Carlos Delano: Certeza só teremos com a condenação, mas pode-se fazer uma projeção com base na pena mínima prevista a cada um dos crimes. Se houver condenação pela pena mínima de sete homicídios qualificados (12 anos para cada), a pena seria de 84 anos. Por haver mais de uma condenação (reincidência) e por se tratar de crimes hediondos, a progressão para o regime semiaberto só poderia ocorrer com o cumprimento de 70% da pena, que corresponde a aproximadamente 58 anos e nove meses em regime fechado. Se isso ocorrer, o máximo de pena que poderá ser cumprido, por força de lei, será de 40 anos.
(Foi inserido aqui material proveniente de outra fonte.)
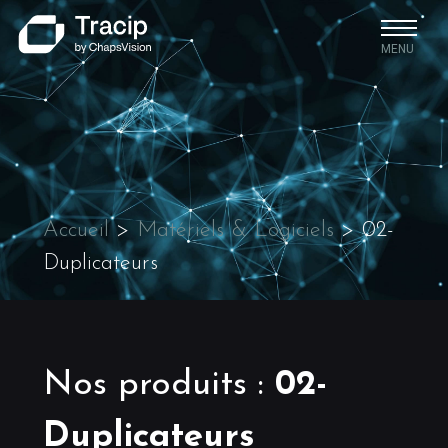
MENU
Accueil
>
Matériels & Logiciels
>
02-
Duplicateurs
Nos produits
:
02-
Duplicateurs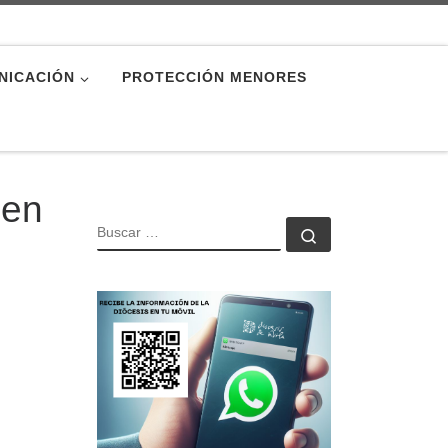
NICACIÓN
PROTECCIÓN MENORES
 en
BUSCAR
Buscar …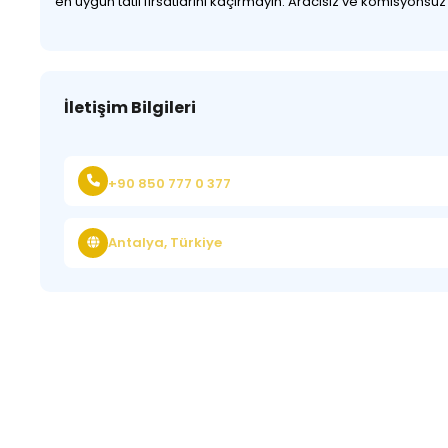
en uygun tatil fırsatlarını kaçırmayın. Aracısız ve komisyonsu
İletişim Bilgileri
+90 850 777 0 377
Antalya, Türkiye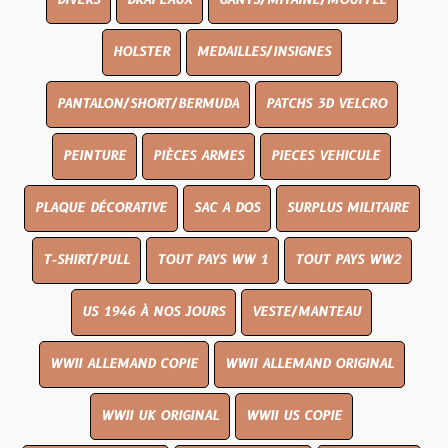
DIVERS
DRAPEAUX
GANTS/MITAINE/MOUFFLE
HOLSTER
MEDAILLES/INSIGNES
PANTALON/SHORT/BERMUDA
PATCHS 3D VELCRO
PEINTURE
PIÈCES ARMES
PIECES VEHICULE
PLAQUE DÉCORATIVE
SAC A DOS
SURPLUS MILITAIRE
T-SHIRT/PULL
TOUT PAYS WW 1
TOUT PAYS WW2
US 1946 À NOS JOURS
VESTE/MANTEAU
WWII ALLEMAND COPIE
WWII ALLEMAND ORIGINAL
WWII UK ORIGINAL
WWII US COPIE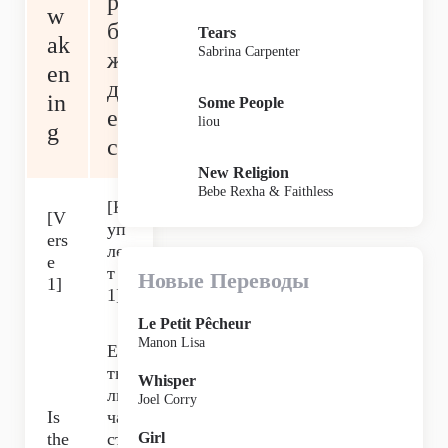
ро
w
бу
Tears
ak
Sabrina Carpenter
ж
en
да
in
Some People
ет
liou
g
ся
New Religion
Bebe Rexha & Faithless
[К
[V
уп
ers
ле
e
т
Новые Переводы
1]
1]
Le Petit Pêcheur
Manon Lisa
Ес
ть
Whisper
ли
Joel Corry
Is
ча
the
сть
Girl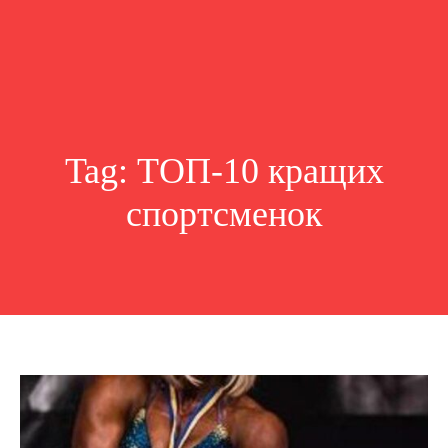
Tag:
ТОП-10 кращих
спортсменок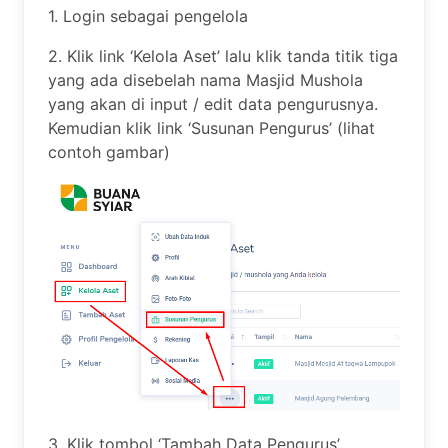
1. Login sebagai pengelola
2. Klik link ‘Kelola Aset’ lalu klik tanda titik tiga
yang ada disebelah nama Masjid Mushola
yang akan di input / edit data pengurusnya.
Kemudian klik link ‘Susunan Pengurus’ (lihat
contoh gambar)
3. Klik tombol ‘Tambah Data Pengurus’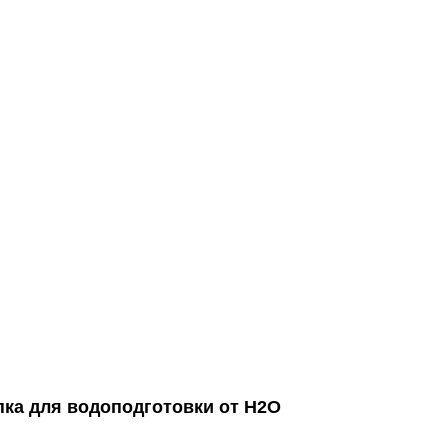
пка для водоподготовки от Н2О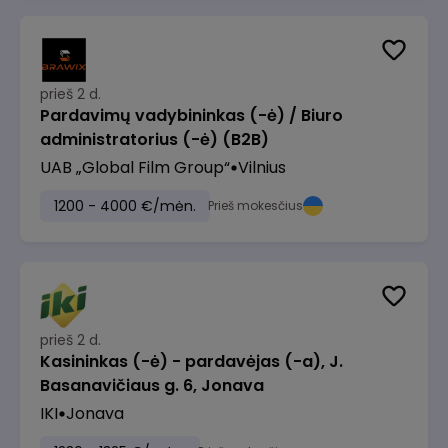
prieš 2 d.
Pardavimų vadybininkas (-ė) / Biuro
administratorius (-ė) (B2B)
UAB „Global Film Group“
Vilnius
1200 - 4000 €/mėn.
Prieš mokesčius
prieš 2 d.
Kasininkas (-ė) - pardavėjas (-a), J.
Basanavičiaus g. 6, Jonava
IKI
Jonava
 Campo Grande News: Também é muito presente a indagação sobre a demora em descobrir esses fatos. Ao que a polícia atribui?

Carlos Delano - O episódio que levou a Polícia à descoberta do primeiro caso chegou até nós através da irmã da vítima, que veio à Delegacia assim que tomou conhecimento do desaparecimento e da situação incomum na casa do idoso. Isso propiciou uma ação rápida e efetiva. Nos outros seis casos, só havia registro de boletim de ocorrência em três. Em um dos casos a vítima desapareceu havia cinco anos e ninguém comunicou. Em outro a vítima desapareceu há três meses e não foi registrado B.O.

É necessário que nos conscientizemos que devemos zelar pelo bem estar das pessoas que convivem conosco e comunicar a polícia caso ocorre qualquer coisa que possa representar risco à integridade e segurança. Depois de a situação ter se tornado pública, algumas pessoas nos procuraram para trazer informações relevantes sobre o desaparecimento de algumas vítimas.

Pensamos que se essas informações tivessem chegado antes poderíamos ter tido mais chance de evitar alguns crimes. Inobstante, não descartamos que existam mais vítimas, motivo pelo qual divulgamos o contato do serviço de pessoas desaparecidas da Delegacia de Homicídios – (67) 9238-4923 – em que a população pode prestar informações anonimamente por WhatsApp, sobre este caso e sobre outros.